Ci rivedremo, Spider-Man! Solo nel 2012 la serie, ancora in mano a Sony e Columbia Pictures, passò il lanciaragnatele a Andrew Garfield, diretto stavolta dal giovane regista Marc Webb. The Amazing Spider-Man, che nulla aveva in comune con la trilogia di Raimi, era nuovamente una storia di origini, stavolta con il dottor Curt Connors – trasformatosi nel mostruoso Lizard – nei panni del cattivo di turno e la giovane Gwen Stacy, interpretata da un’allora quasi sconosciuta Emma Stone, in quelli della donzella in pericolo. Il risultato fu un film sicuramente buono ma non all’altezza del capostipite di Sam Raimi, sia per quanto riguarda la mancanza di scene davvero memorabili, sia per il fatto che il tutto fosse realizzato in maniera accademica, senza guizzi creativi o particolari trovate di sceneggiatura. Andò meglio con il sequel, The Amazing Spider-Man 2: il Potere di Electro, sempre diretto da Webb e con il medesimo cast. La storia, questa volta, era di quelle importanti: un cattivo all’altezza (Jamie Foxx), una realizzazione tecnica molto più vibrante e scenografica rispetto al predecessore e, soprattutto, la presenza di una scena madre come la morte di Gwen Stacy per mano di Goblin, interpretato questa volta dal bravissimo Dane DeHaan. E quel finale, così emozionante e ricco di pathos, da lasciar intendere che l’Uomo Ragno di Garfield avrebbe avuto lunga vita davanti a sé. Niente di più sbagliato: nonostante gli incassi soddisfacenti e in vista di un terzo capitolo e di uno spin-off con protagonisti i Sinistri Sei, la serie naufragò rovinosamente a causa del “Sony Hack”, ossia il furto di informazioni riservate dalla nota casa di produzione cinematografica. Difatti, a causa di questa fuoriuscita di documentazioni top-secret, emerse che Sony Pictures e Marvel Studios stavano discutendo al fine di includere Spider-Man all’interno del Marvel Cinematic Universe.
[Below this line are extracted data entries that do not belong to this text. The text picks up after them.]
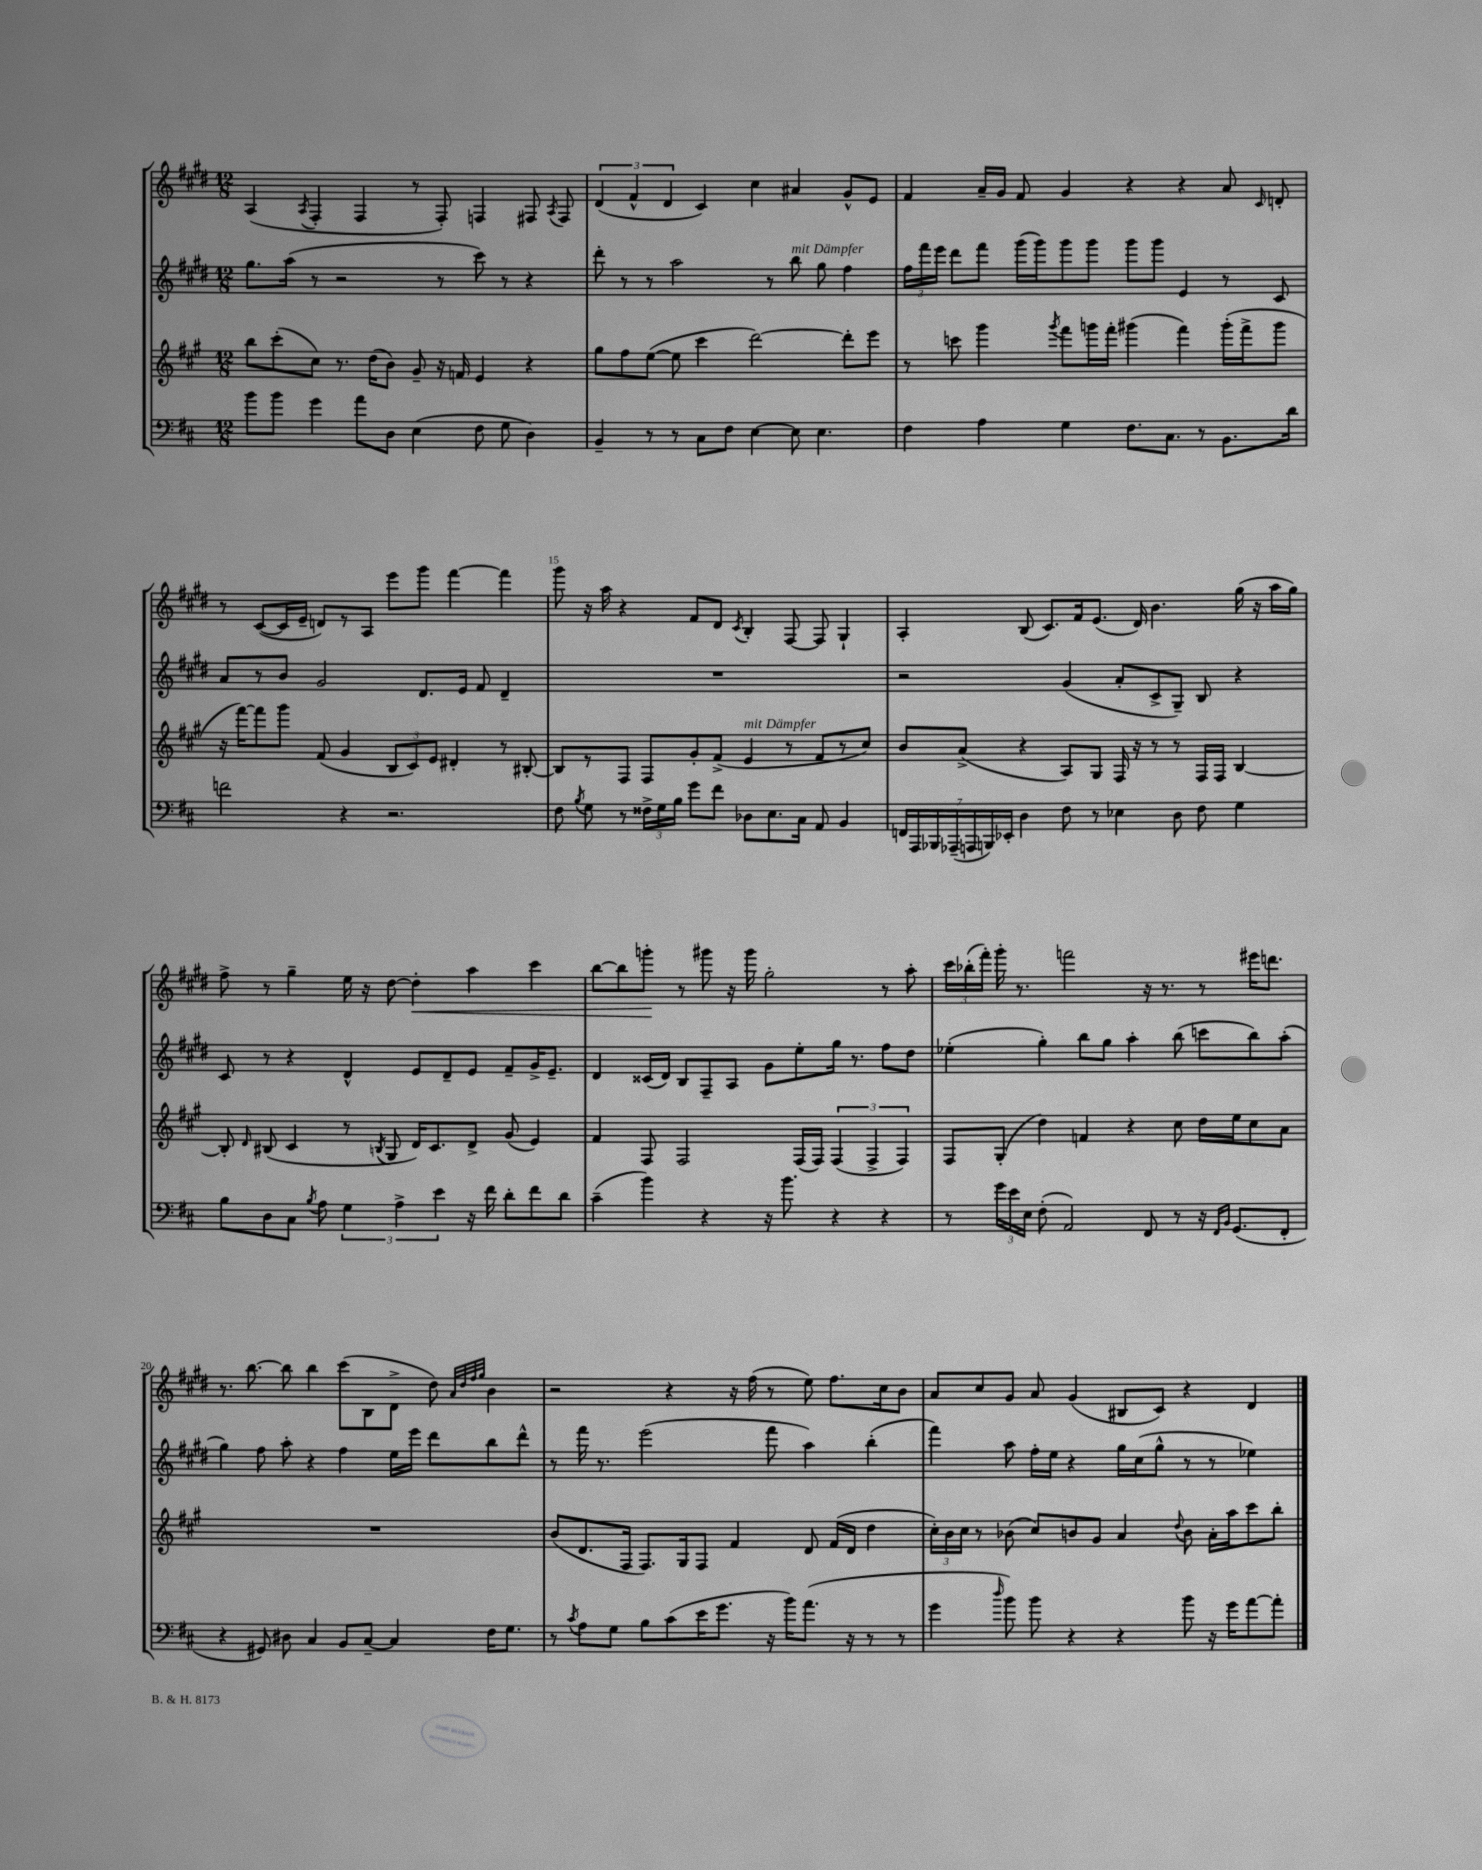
<<
\new StaffGroup <<
\new Staff = "s0" {
    \clef treble \key e \major \numericTimeSignature \time 12/8
    \autoBeamOff a4( \acciaccatura { a8 } fis4-. fis4 r8 fis8-.) f4 fis8 \acciaccatura { a8 } fis8 |
    \tuplet 3/2 { dis'4( fis'4-^ dis'4 } cis'4) cis''4 ais'4 gis'8[-^ e'8] |
    fis'4 a'16[-- gis'16] fis'8 gis'4 r4 r4 a'8 \grace { cis'16 } d'8-. |
    r8 cis'8[~( cis'16 e'16]-- d'8[) r8 a8] e'''8[ gis'''8] fis'''4~ fis'''4 |
    gis'''8 r16 a''16 r4 fis'8[ dis'8] \acciaccatura { cis'8 } b4-. fis8~ fis8 gis4-! |
    a4-. b8( cis'8.[) fis'16 e'8.]( dis'16) b'4. gis''16( r16 a''16[ gis''16]) |
    fis''8-> r8 gis''4-- e''16 r16 dis''8~ dis''4-.\< a''4 cis'''4 |
    b''8[~ b''8 g'''8]-.\! r8 gis'''8 r16 gis'''16 gis''2-. r8 a''8-. |
    \tuplet 3/2 { cis'''16[ bes''16-.( fis'''16]-.) } gis'''16-. r8. f'''2 r16 r8. r8 eis'''16[ d'''8.] |
    r8. b''8.~ b''8 b''4 cis'''8[( b8 dis'8]-> dis''8) \grace { a'32[ dis''32 fis''32 gis''32] } b'4 |
    r2 r4 r16 fis''16( r8 e''8) fis''8.[ cis''16 b'8] |
    a'8[ cis''8 gis'8] a'8 gis'4( bis8[ cis'8]) r4 dis'4 \bar "|." |
}
\new Staff = "s1" {
    \clef treble \key e \major \numericTimeSignature \time 12/8
    \autoBeamOff gis''8.[ a''16]( r8 r2 r8 cis'''8) r8 r4 |
    dis'''8-. r8 r8 a''2 r8 b''8^\markup { \italic "mit Dämpfer" } gis''8 fis''4 |
    \tuplet 3/2 { fis''16[ fis'''16 e'''16] } dis'''8[ fis'''8] gis'''16[( gis'''16) gis'''8 gis'''8] gis'''8[ gis'''8] e'4 r8 cis'8 |
    a'8[ r8 b'8] gis'2 dis'8.[ e'16] fis'8 dis'4-- |
    R1. |
    r2 gis'4( a'8[-. cis'8-> gis8]--) b8 r4 |
    cis'8 r8 r4 dis'4-^ e'8[ dis'8-- e'8] fis'8[-- gis'16-> e'8.]-- |
    dis'4 cisis'16[( dis'16]) b8[ fis8-- a8] gis'8[ e''8-. gis''16] r8. fis''8[ dis''8] |
    ees''4-.( gis''4-.) b''8[ gis''8] a''4-. b''8( c'''8[ b''8) a''8]-.( |
    gis''4) fis''8 a''8-. r4 fis''4 e''16[ e'''16] dis'''8[ b''8 dis'''8]-^ |
    r8 fis'''16 r8. e'''2( fis'''8 a''4) b''4-.( |
    fis'''4) a''8 fis''16[-. e''16] r4 gis''16[ cis''16( gis''8]-^ r8 r8 ees''4) \bar "|." |
}
\new Staff = "s2" {
    \clef treble \key a \major \numericTimeSignature \time 12/8
    \autoBeamOff b''8[ cis'''8-.( cis''8]) r8. d''16[( b'8]) gis'8-- r16 f'16 e'4 r4 |
    gis''8[ fis''8 e''8]~( e''8 cis'''4 d'''2~) d'''8[-. e'''8] |
    r8 c'''8 gis'''4 \acciaccatura { gis'''8 } fis'''8[ g'''16 fis'''16]-. gis'''4( fis'''4) gis'''16[-.( fis'''16-> gis'''8] |
    r16 fis'''16[~) fis'''8 gis'''8] fis'8( gis'4 \tuplet 3/2 { b8[ cis'8) e'8] } dis'4-. r8 bis8~-. |
    bis8[ r8 fis8] fis8[ gis'8-. fis'8]->( e'4^\markup { \italic "mit Dämpfer" } r8 fis'8[ r8 cis''8]) |
    b'8[ a'8]->( r4 a8[) gis8] fis16 r16 r8 r8 fis16[ fis16] b4~ |
    b8-. \grace { d'16 } bis8( cis'4 r8 \acciaccatura { b8 } gis8 d'16[) cis'8. d'8]-> gis'8( e'4) |
    fis'4 fis8 fis2 fis16[( fis16]) \tuplet 3/2 { fis4( fis4-> fis4) } |
    fis8[ gis8]-.( d''4) f'4 r4 cis''8 d''16[ e''16 cis''8 a'8] |
    R1. |
    b'8[( d'8. fis16] fis8.[) gis16 fis8] fis'4 d'8 fis'16[( d'16] d''4 |
    \tuplet 3/2 { cis''16[-.) b'16 cis''16] } r8 bes'8( cis''8[) b'8 gis'8] a'4 \appoggiatura { d''8 } b'8 a'16[-. a''16 cis'''8 b''8]-. \bar "|." |
}
\new Staff = "s3" {
    \clef bass \key d \major \numericTimeSignature \time 12/8
    \autoBeamOff b'8[ b'8] g'4 a'8[ d8] e4( fis8 g8 d4) |
    b,4-- r8 r8 cis8[ fis8] e4~ e8 e4. |
    fis4 a4 g4 fis8.[ cis8.] r8 b,8.[ d'16] |
    f'2 r4 r2. |
    fis8 \acciaccatura { b8 } g8 r8 \tuplet 3/2 { fisis16[-> g16 b16] } g'8[ fis'8] des8[ e8. cis16] a,8 b,4 |
    \tuplet 7/4 { f,16[ a,,16 bes,,16 aes,,16--( a,,16 b,,16) ees,16]-. } d4 fis8 r8 ees4 d8 fis8 g4 |
    b8[ d8 cis8] \acciaccatura { b8 } a8 \tuplet 3/2 { g4 a4-> e'4 } r16 fis'16 d'8[-. fis'8 d'8] |
    cis'4--( b'4) r4 r16 b'8. r4 r4 |
    r8 \tuplet 3/2 { g'16[ e'16 e16] } fis8-.( a,2) fis,8 r8 r16 \grace { fis,16[ b,16] } g,8.[( fis,8]-. |
    r4 gis,8) dis8 cis4 b,8[ cis8]~-- cis4 fis16[ g8.] |
    r8 \acciaccatura { cis'8 } a8[ g8] b8[ cis'8( e'16 g'8.] r16 b'16[) a'8.]( r16 r8 r8 |
    g'4 \grace { d''16 } b'8) b'8 r4 r4 b'8 r16 g'16[ a'8~ a'8]-. \bar "|." |
}
>>
>>
\layout { \context { \Score currentBarNumber = #11 \override BarNumber.break-visibility = ##(#f #t #t) barNumberVisibility = #(every-nth-bar-number-visible 5) } }
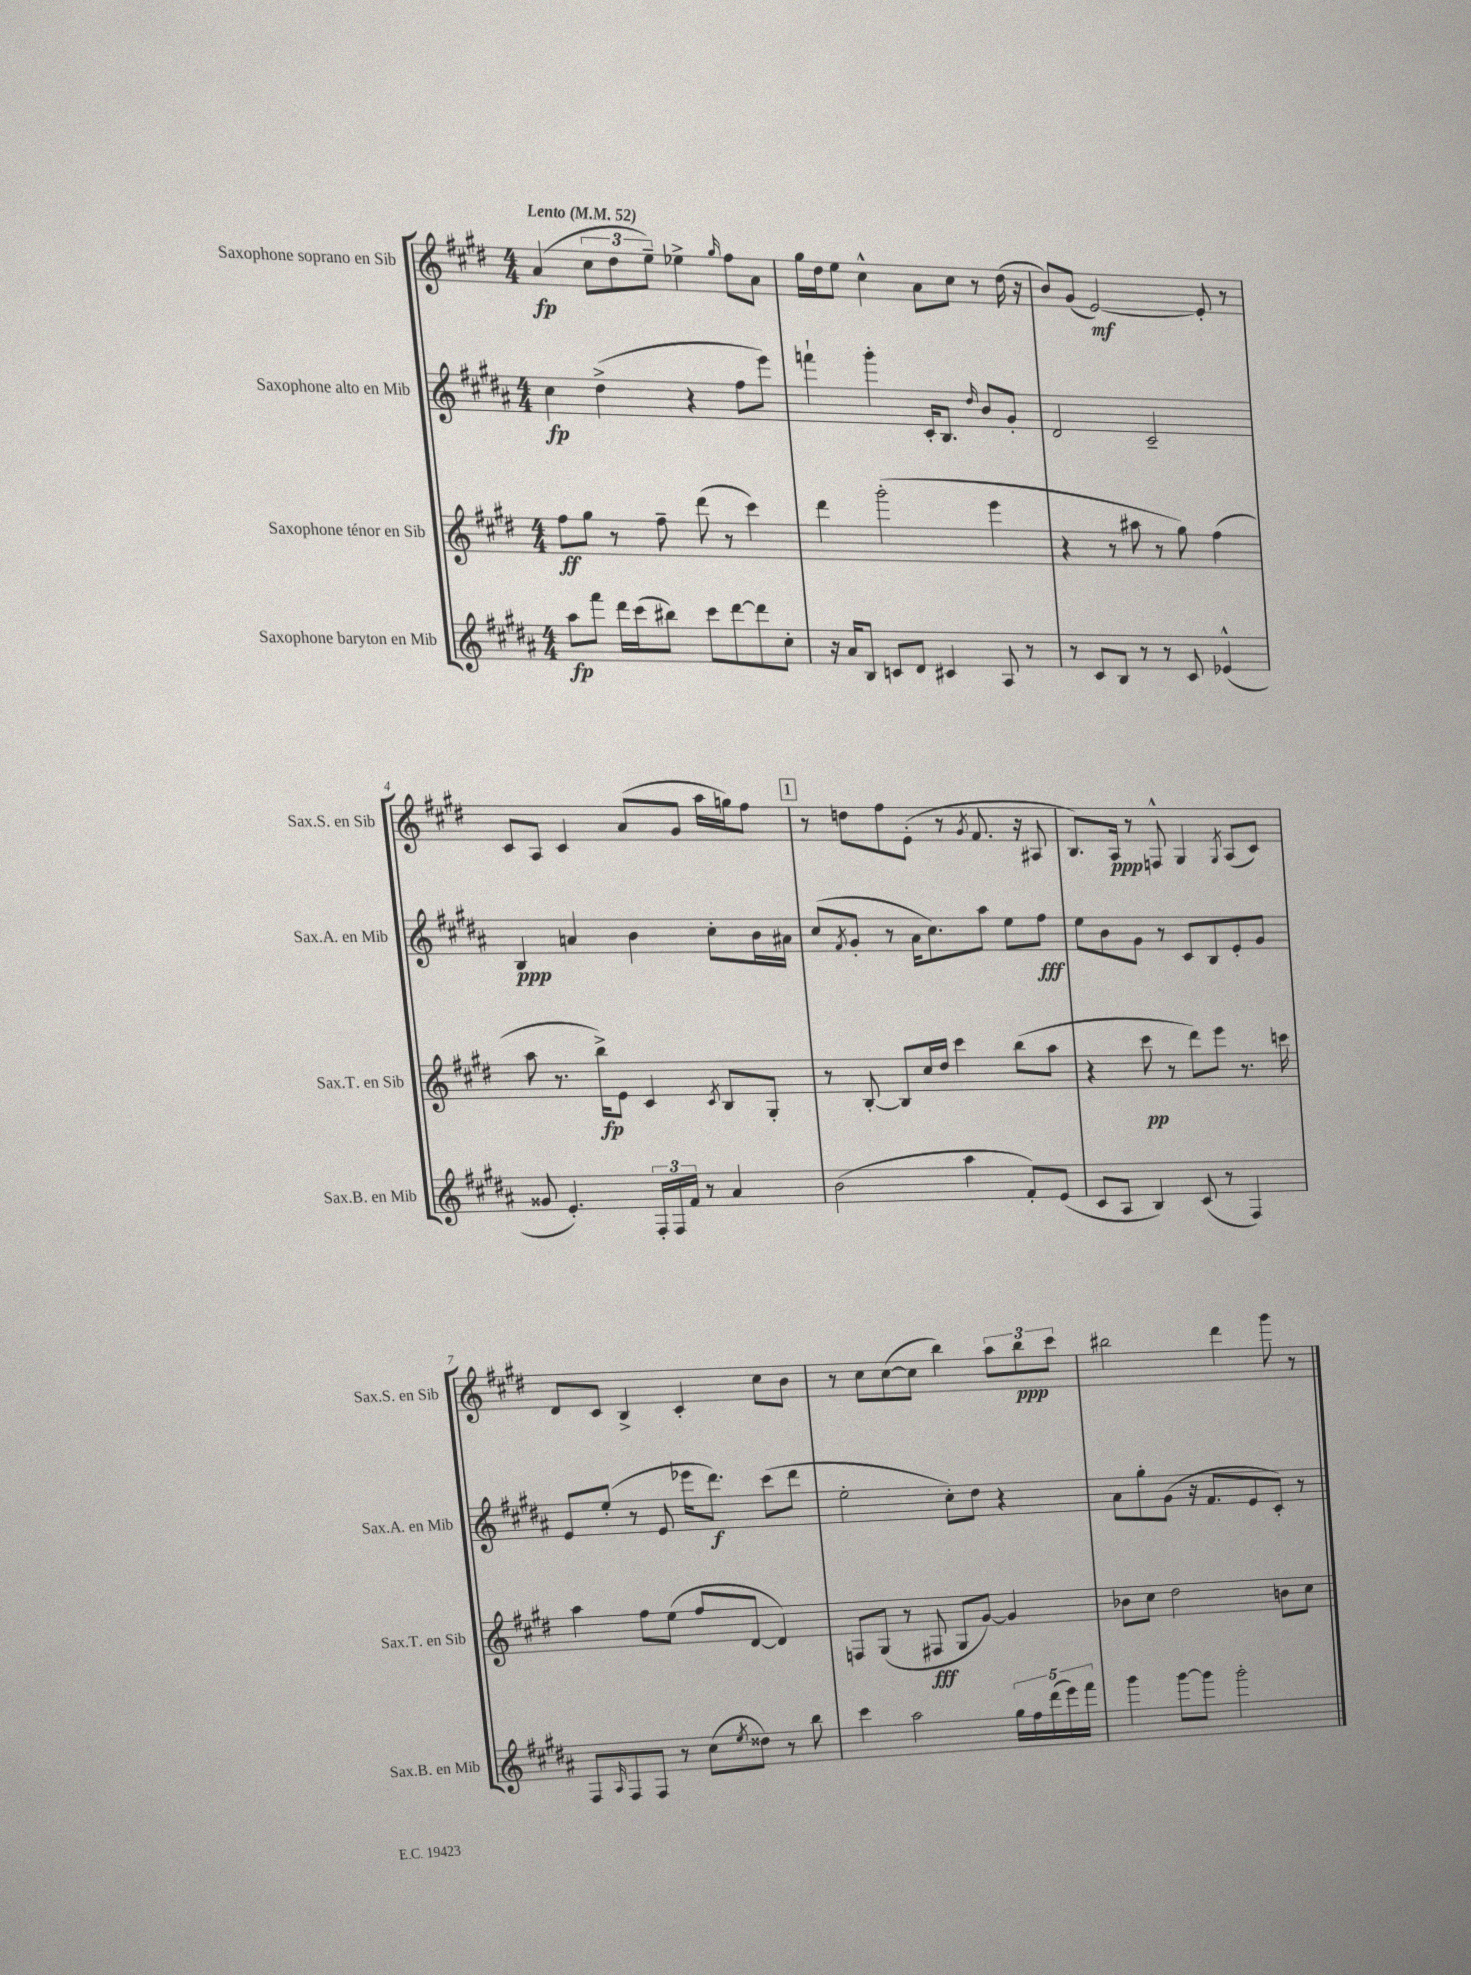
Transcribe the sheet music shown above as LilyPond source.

<<
\new StaffGroup <<
\new Staff = "s0" \with { instrumentName = "Saxophone soprano en Sib" shortInstrumentName = "Sax.S. en Sib" } {
    \clef treble \key e \major \numericTimeSignature \time 4/4 \tempo "Lento" 4 = 52
    a'4\fp( \tuplet 3/2 { cis''8 dis''8 e''8--) } ees''4-> \grace { gis''16 } fis''8 a'8 |
    gis''16 dis''16 e''8 cis''4-^ a'8 cis''8 r8 dis''16( r16 |
    b'8) gis'8( e'2~\mf) e'8-. r8 |
    cis'8 a8 cis'4 a'8( gis'8 a''16 g''16) fis''8 |
    \mark \markup { \box "1" } r8 d''8 fis''8 e'8-.( r8 \acciaccatura { gis'8 } fis'8. r16 ais8 |
    b8.) a16\ppp r8 f8-^ gis4 \acciaccatura { gis8 } a8( cis'8) |
    dis'8 cis'8 b4-> cis'4-. cis''8 b'8 |
    r8 cis''8 cis''8~( cis''8 b''4) \tuplet 3/2 { a''8 b''8\ppp cis'''8 } |
    bis''2 dis'''4 gis'''8 r8 \bar "|." |
}
\new Staff = "s1" \with { instrumentName = "Saxophone alto en Mib" shortInstrumentName = "Sax.A. en Mib" } {
    \clef treble \key b \major \numericTimeSignature \time 4/4
    cis''4\fp dis''4->( r4 fis''8 e'''8) |
    f'''4-! gis'''4-. cis'16-. b8. \grace { dis''16 } b'8 gis'8-. |
    dis'2 cis'2-- |
    b4\ppp a'4 b'4 cis''8-. b'16 ais'16 |
    \mark \markup { \box "1" } cis''8( \acciaccatura { fis'8 } gis'8-. r8 ais'16 cis''8.) ais''8 e''8 fis''8\fff |
    e''8 b'8 gis'8 r8 cis'8 b8 e'8-. gis'8 |
    e'8 e''8-.( r8 e'8 ees'''16 dis'''8.\f) cis'''8( dis'''8 |
    e''2-. cis''8-.) dis''8 r4 |
    ais'8 gis''8-. gis'8( r16 fis'8. e'8 cis'8-.) r8 \bar "|." |
}
\new Staff = "s2" \with { instrumentName = "Saxophone ténor en Sib" shortInstrumentName = "Sax.T. en Sib" } {
    \clef treble \key e \major \numericTimeSignature \time 4/4
    fis''8\ff gis''8 r8 fis''8-- dis'''8( r8 cis'''4) |
    dis'''4 gis'''2-.( e'''4 |
    r4 r8 ais''8 r8 gis''8) fis''4( |
    a''8 r8. b''16->\fp) e'8 cis'4 \acciaccatura { cis'8 } b8 gis8-. |
    \mark \markup { \box "1" } r8 b8~-. b8 cis''16 dis''16 cis'''4 b''8( a''8 |
    r4 cis'''8\pp r8 dis'''8) e'''8 r8. c'''16 |
    a''4 fis''8 e''8( fis''8 dis'8~ dis'4) |
    f8 gis8( r8 fis8\fff gis8 gis'8~) gis'4 |
    bes'8 cis''8 dis''2 b'8 cis''8 \bar "|." |
}
\new Staff = "s3" \with { instrumentName = "Saxophone baryton en Mib" shortInstrumentName = "Sax.B. en Mib" } {
    \clef treble \key b \major \numericTimeSignature \time 4/4
    ais''8\fp fis'''8 dis'''16 cis'''16( bis''8) cis'''8 dis'''8~ dis'''8 cis''8-. |
    r16 ais'16 b8 c'8 dis'8 cis'4 ais8 r8 |
    r8 cis'8 b8 r8 r8 cis'8 ees'4-^( |
    gisis'8 e'4.-.) \tuplet 3/2 { fis16-. fis16 fis'16 } r8 ais'4 |
    \mark \markup { \box "1" } b'2( ais''4 fis'8-.) e'8( |
    cis'8 ais8 b4) cis'8( r8 fis4) |
    fis8 \grace { ais16 } fis8 fis8 r8 cis''8( \acciaccatura { e''8 } disis''8) r8 b''8 |
    cis'''4 ais''2 \tuplet 5/4 { gis''16 fis''16 dis'''16( e'''16) fis'''16 } |
    gis'''4 gis'''8~ gis'''8 gis'''2-. \bar "|." |
}
>>
>>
Ciò scoperchiò il proverbiale Vaso di Pandora, costringendo chiunque avesse lavorato ai precedenti film a lasciare giocoforza la barca su cui si trovava. L’amarezza fu così evidente che lo stesso Andrew Garfield ha più volte manifestato una certa irritazione relativamente all’argomento. Tutto il resto, è storia.

Dopo alti e bassi, abbandoni e ritorni, la maschera dell’Uomo Ragno sta per essere indossata ancora una volta: questa volta è il turno del giovane Tom Holland, il quale non ha alcuna intenzione di lasciare il ruolo da eroe come sfortunatamente è accaduto coi suoi predecessori. Se l’amichevole ragno di quartiere riuscirà a librarsi tra i grattacieli proprio come un tempo, lo scopriremo tra pochissimi giorni, non appena Homecoming farà il suo debutto nelle sale. Nel frattempo, Tony Stark darà un’ultima occhiata ai nostri lanciaragnatele.